> **Exercise brief**
Rewrite the entries from the start up to and including the line containing "결국 국민들이 아닌 통신사를 지원하", changing "과기부" to "과학기술정보통신부" and leaving everything else unchanged. Leave the pictures out of your answer.

Saved entries

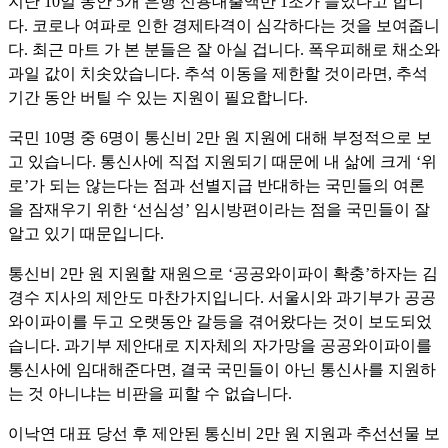
지난
10
일 동안
5
개 은행 신용대출액만
1
조가 늘었다고 합니
다
.
코로나 여파로 인한 경제타격이 심각하다는 것을 보여줍니
다
.
최근 마트 가 본 분들은 잘 아실 겁니다
.
폭우피해로 채소와
과일 값이 치솟았습니다
.
추석 이동을 제한할 것이라면
,
추석
기간 동안 버틸 수 있는 지원이 필요합니다
.
국민
10
명 중
6
명이 통신비
2
만 원 지원에 대해 부정적으로 보
고 있습니다
.
통신사에 직접 지원되기 때문에 내 삶에 크게
‘
위
로
’
가 되는 않는다는 점과 선별지급 반대하는 국민들의 여론
을 잠재우기 위한
‘
선심성
’
임시방편이라는 점을 국민들이 잘
알고 있기 때문입니다
.
통신비
2
만 원 지원할 재원으로
‘
공공와이파이 확충
’
하자는 김
경수 지사의 제안도 마찬가지입니다
.
서울시와 과기부가 공공
와이파이를 두고 오랫동안 갈등을 겪어왔다는 것이 보도되었
습니다
.
과기부 제안대로 지자체의 자가망을 공공와이파이를
통신사에 임대해준다면
,
결국 국민들이 아닌 통신사를 지원하
는 것 아니냐는 비판을 피할 수 없습니다
.
이낙연 대표 당선 후 제안된 통신비
2
만 원 지원과 추선선물 보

> **Answer below**
지난
10
일 동안
5
개 은행 신용대출액만
1
조가 늘었다고 합니
다
.
코로나 여파로 인한 경제타격이 심각하다는 것을 보여줍니
다
.
최근 마트 가 본 분들은 잘 아실 겁니다
.
폭우피해로 채소와
과일 값이 치솟았습니다
.
추석 이동을 제한할 것이라면
,
추석
기간 동안 버틸 수 있는 지원이 필요합니다
.
국민
10
명 중
6
명이 통신비
2
만 원 지원에 대해 부정적으로 보
고 있습니다
.
통신사에 직접 지원되기 때문에 내 삶에 크게
‘
위
로
’
가 되는 않는다는 점과 선별지급 반대하는 국민들의 여론
을 잠재우기 위한
‘
선심성
’
임시방편이라는 점을 국민들이 잘
알고 있기 때문입니다
.
통신비
2
만 원 지원할 재원으로
‘
공공와이파이 확충
’
하자는 김
경수 지사의 제안도 마찬가지입니다
.
서울시와 과학기술정보통신부가 공공
와이파이를 두고 오랫동안 갈등을 겪어왔다는 것이 보도되었
습니다
.
과학기술정보통신부 제안대로 지자체의 자가망을 공공와이파이를
통신사에 임대해준다면
,
결국 국민들이 아닌 통신사를 지원하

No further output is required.